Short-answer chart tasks
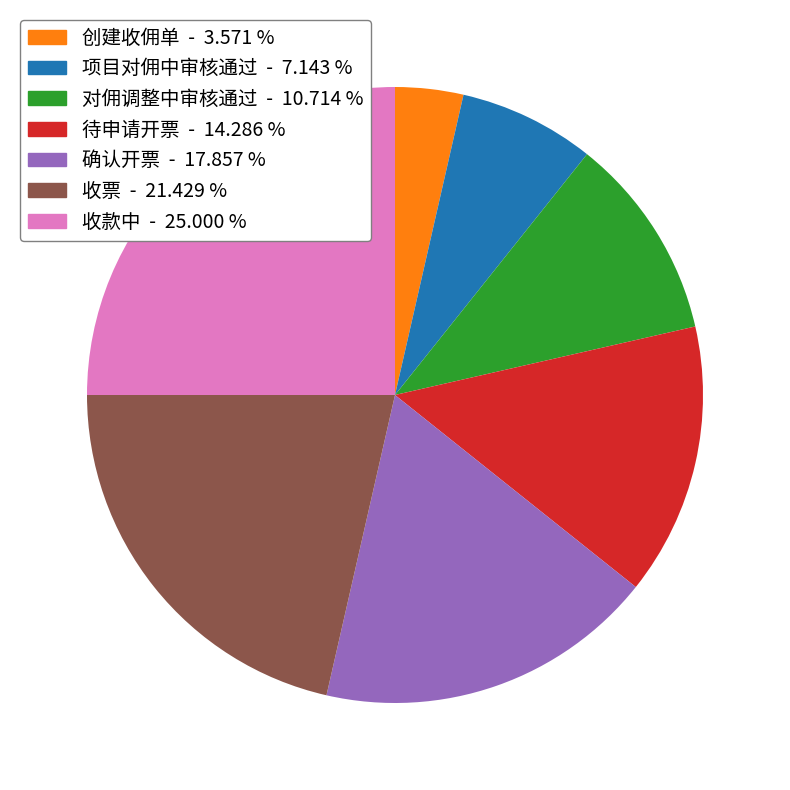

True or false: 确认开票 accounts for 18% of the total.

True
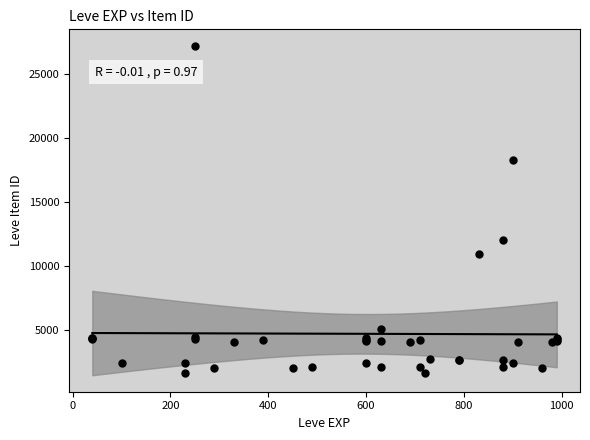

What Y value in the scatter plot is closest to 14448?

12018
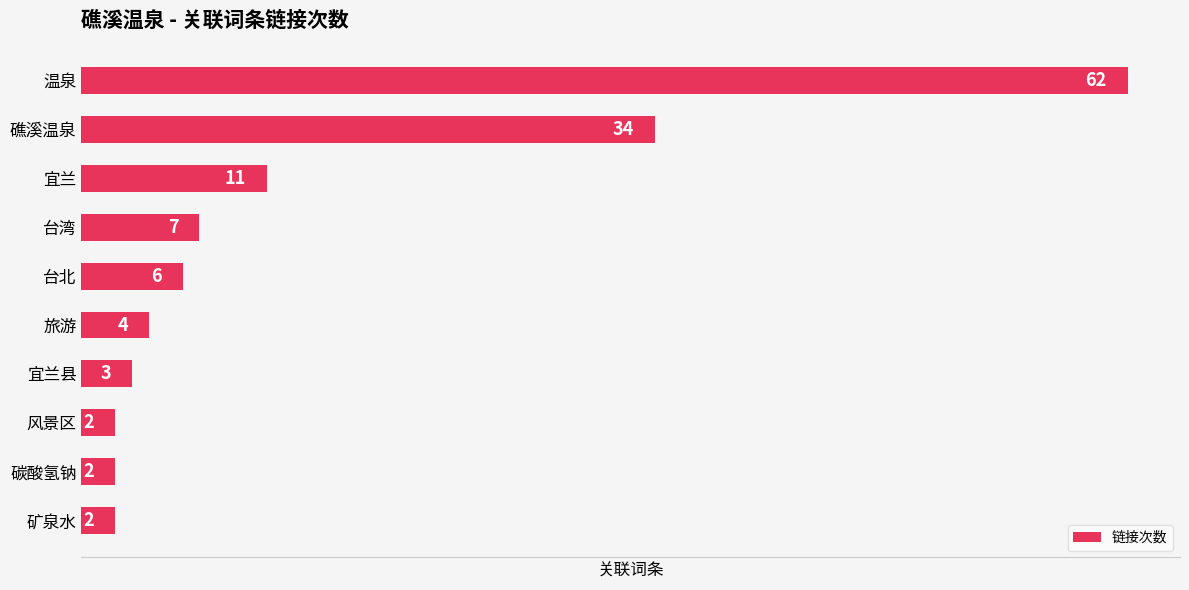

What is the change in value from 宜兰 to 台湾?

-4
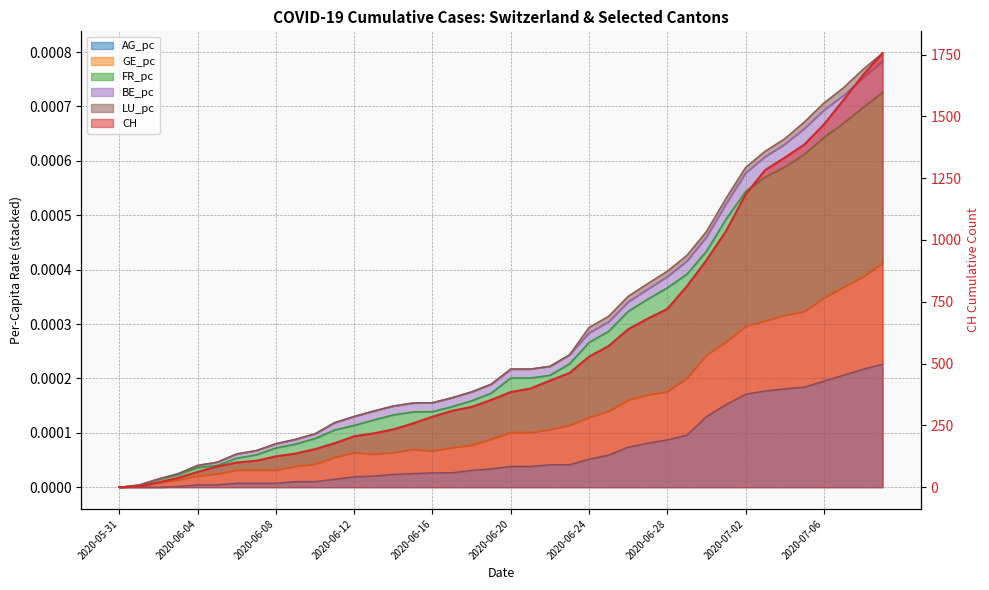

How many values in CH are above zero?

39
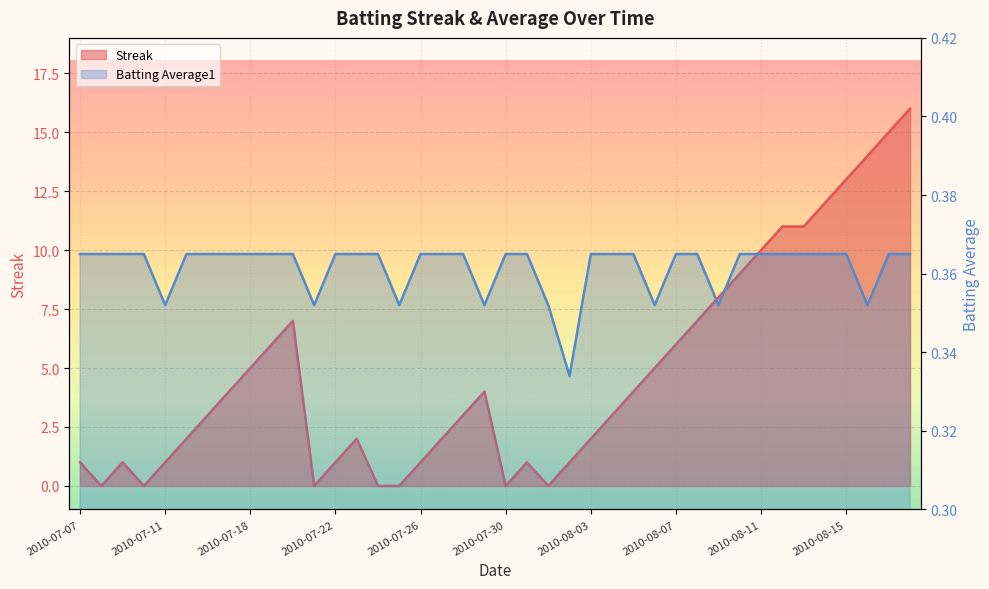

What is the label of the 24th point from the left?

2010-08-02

• [Task requirements]
Rewrite the data above with "point" replaced by "marker" and everything else unchanged. Leave the pictures out of your answer.

• [Your response]
True or false: 确认开票 accounts for 18% of the total.

True

What Y value in the scatter plot is closest to 14448?

12018

What is the change in value from 宜兰 to 台湾?

-4

How many values in CH are above zero?

39

What is the label of the 24th marker from the left?

2010-08-02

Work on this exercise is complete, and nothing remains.